Mondial de rugby: le gouvernement ne veut pas une fête "gâchée"

Le gouvernement français espère la conclusion d'un accord entre les organisateurs de la Coupe du monde de rugby et les principales agences de presse mondiales afin de ne pas "gâcher" l'événement.
La ministre des Sports, Roselyne Bachelot, a réclamé jeudi une reprise rapide du dialogue entre les différentes parties.
"Roselyne Bachelot-Narquin a appelé Mike Miller, le directeur général de l'IRB ce matin pour le sensibiliser à la nécessité de renouer rapidement le dialogue, afin que cette grande fête du sport qu'est la Coupe du monde de rugby ne soit pas gâchée", déclare le ministère, à la veille du match d'ouverture entre la France et l'Argentine.

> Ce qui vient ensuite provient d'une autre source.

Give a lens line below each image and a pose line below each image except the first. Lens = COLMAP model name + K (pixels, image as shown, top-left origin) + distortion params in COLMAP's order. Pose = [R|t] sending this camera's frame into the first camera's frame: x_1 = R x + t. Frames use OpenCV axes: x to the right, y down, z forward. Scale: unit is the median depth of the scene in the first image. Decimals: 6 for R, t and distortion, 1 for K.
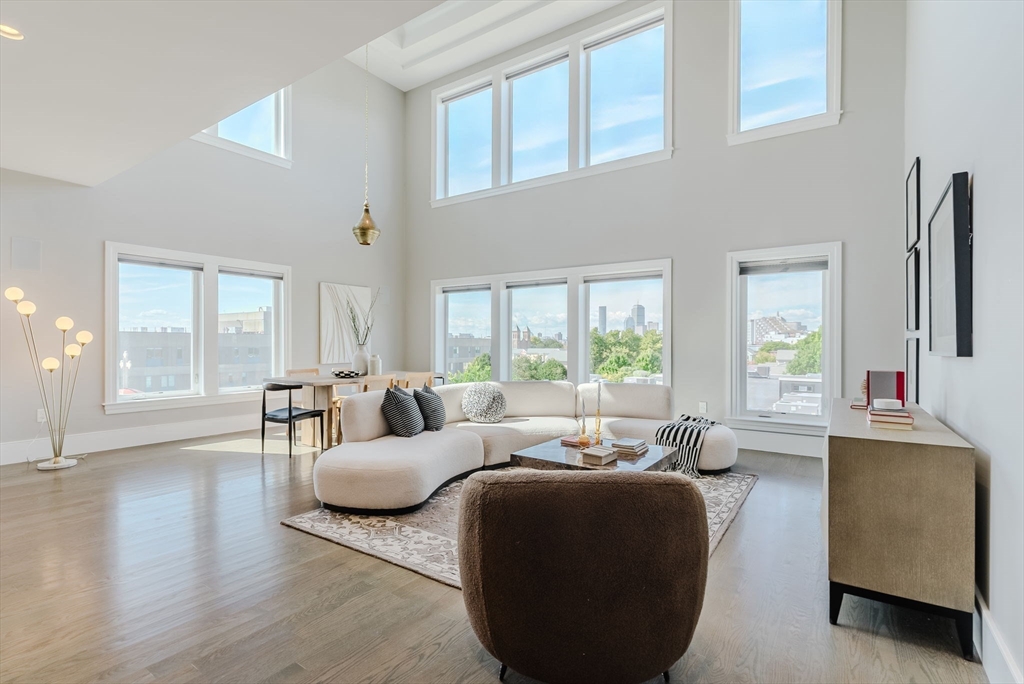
lens RADIAL K [[489.0, 0, 512.1], [0, 489.0, 344.8], [0, 0, 1]] dist [0.000195, 0.000677]
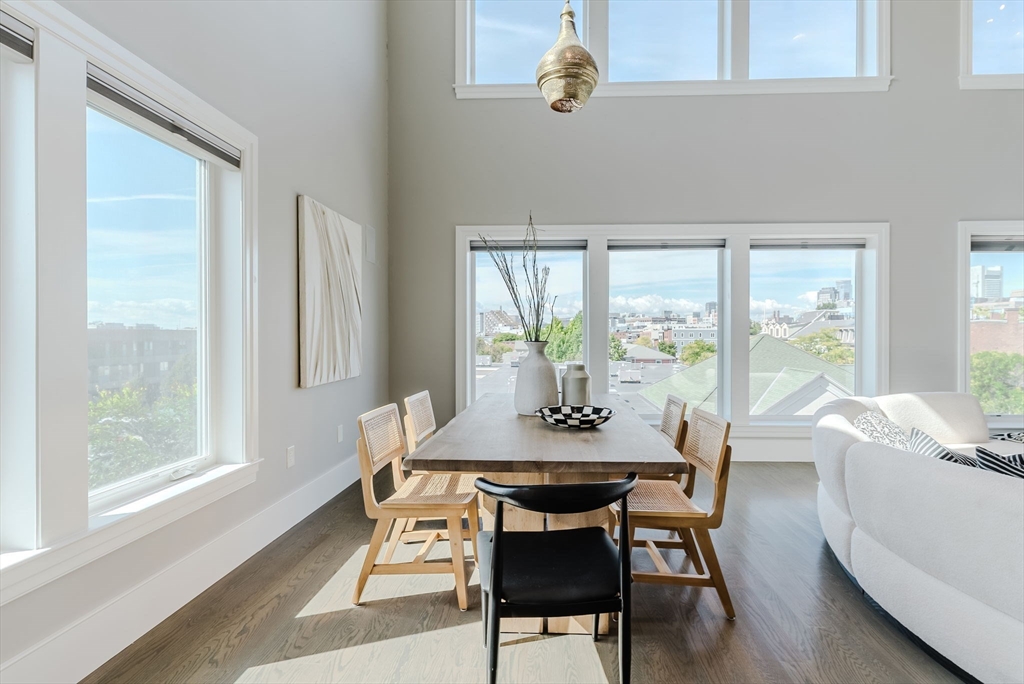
lens RADIAL K [[507.3, 0, 535.8], [0, 507.3, 336.6], [0, 0, 1]] dist [0.000521, 0.000087]
pose [[0.841464, -0.007035, 0.540268, -0.459128], [0.007238, 0.999972, 0.001748, -0.005550], [-0.540265, 0.002440, 0.841491, 0.522915]]
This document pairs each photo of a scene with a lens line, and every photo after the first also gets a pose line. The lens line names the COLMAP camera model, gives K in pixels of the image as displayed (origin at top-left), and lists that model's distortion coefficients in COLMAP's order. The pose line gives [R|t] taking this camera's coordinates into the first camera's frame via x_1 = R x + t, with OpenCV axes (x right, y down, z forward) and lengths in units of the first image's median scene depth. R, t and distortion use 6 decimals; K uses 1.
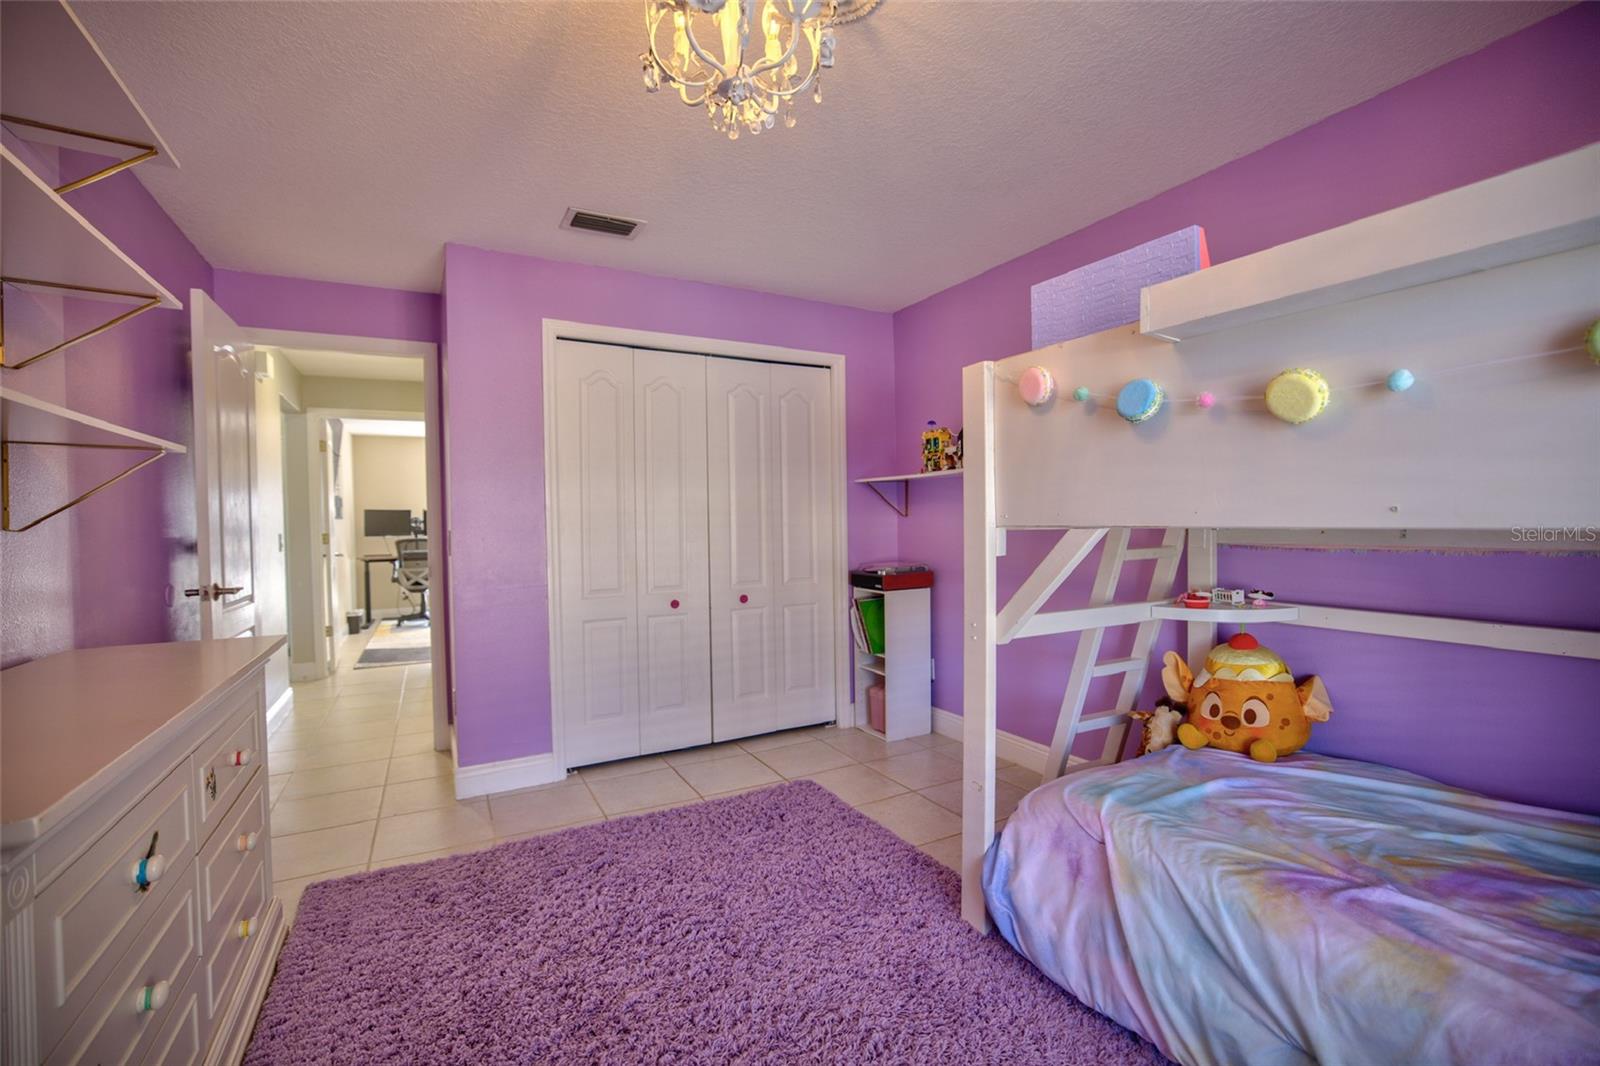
lens RADIAL K [[685.1, 0, 797.3], [0, 685.1, 532.8], [0, 0, 1]] dist [-0.046386, 0.016867]
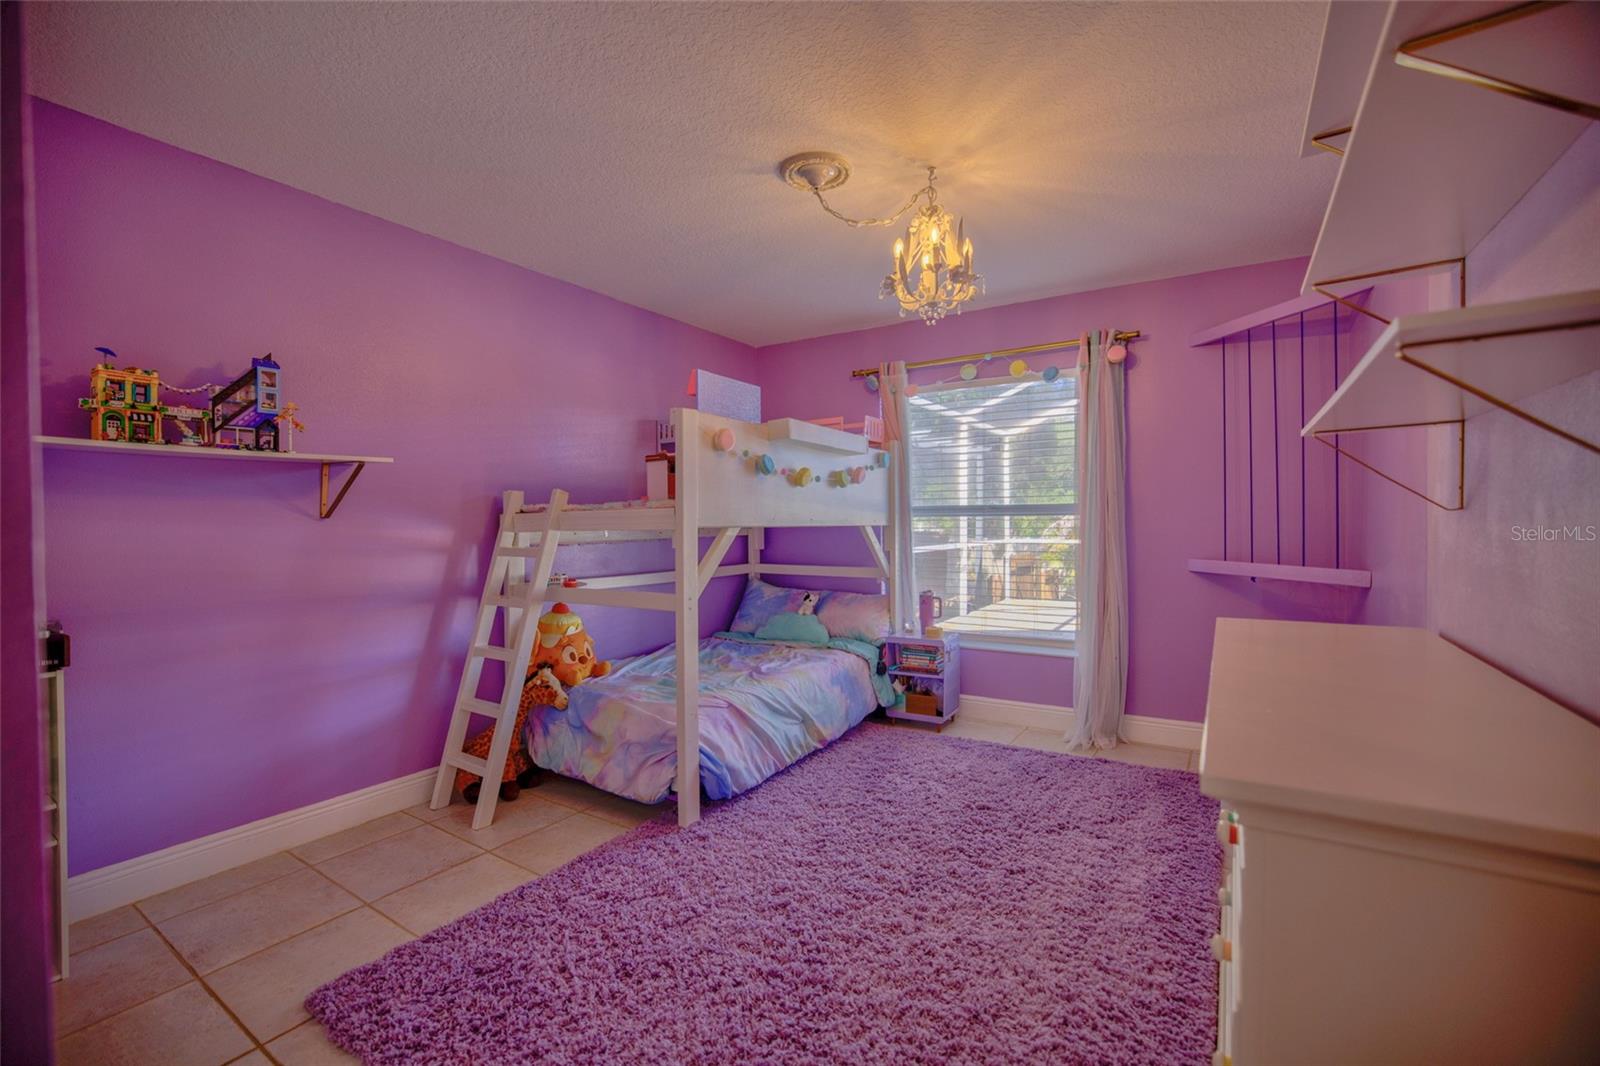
lens RADIAL K [[685.1, 0, 797.3], [0, 685.1, 532.8], [0, 0, 1]] dist [-0.046386, 0.016867]
pose [[-0.495512, 0.008446, 0.868560, -0.917212], [0.028176, 0.999583, 0.006354, -0.001805], [-0.868144, 0.027621, -0.495543, 1.302498]]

Le ministère des Affaires étrangères a aussi réclamé la conclusion rapide d'un accord.
"Il est important que la Coupe du monde de rugby puisse bénéficier de la couverture médiatique qu'elle mérite", a déclaré jeudi la porte-parole du ministère des Affaires étrangères. "Nous espérons qu'un accord satisfaisant pour tous pourra être trouvé."
Les principales agences de presse internationales ont suspendu intégralement jeudi leur couverture de la Coupe du monde de rugby en raison de leur différend avec les organisateurs de l'événement.
La querelle entre ces agences et l'International Rugby Board (IRB), organisme de tutelle du rugby mondial et organisateur de la Coupe du monde, n'a cessé de s'envenimer dans les dernières semaines précédant l'événement.
L'inquiétude des agences, et d'une coalition mondiale de groupes de presse, porte sur les droits d'exploitation des photos sur internet, sur l'accès des caméras de télévision sur les différents sites de la Coupe du monde et sur les conditions d'accréditation. Elles reprochent aux organisateurs leur incapacité à conclure un accord.
Les organisateurs de la Coupe du monde ont dénoncé mardi une "campagne de désinformation" de la part de ces médias.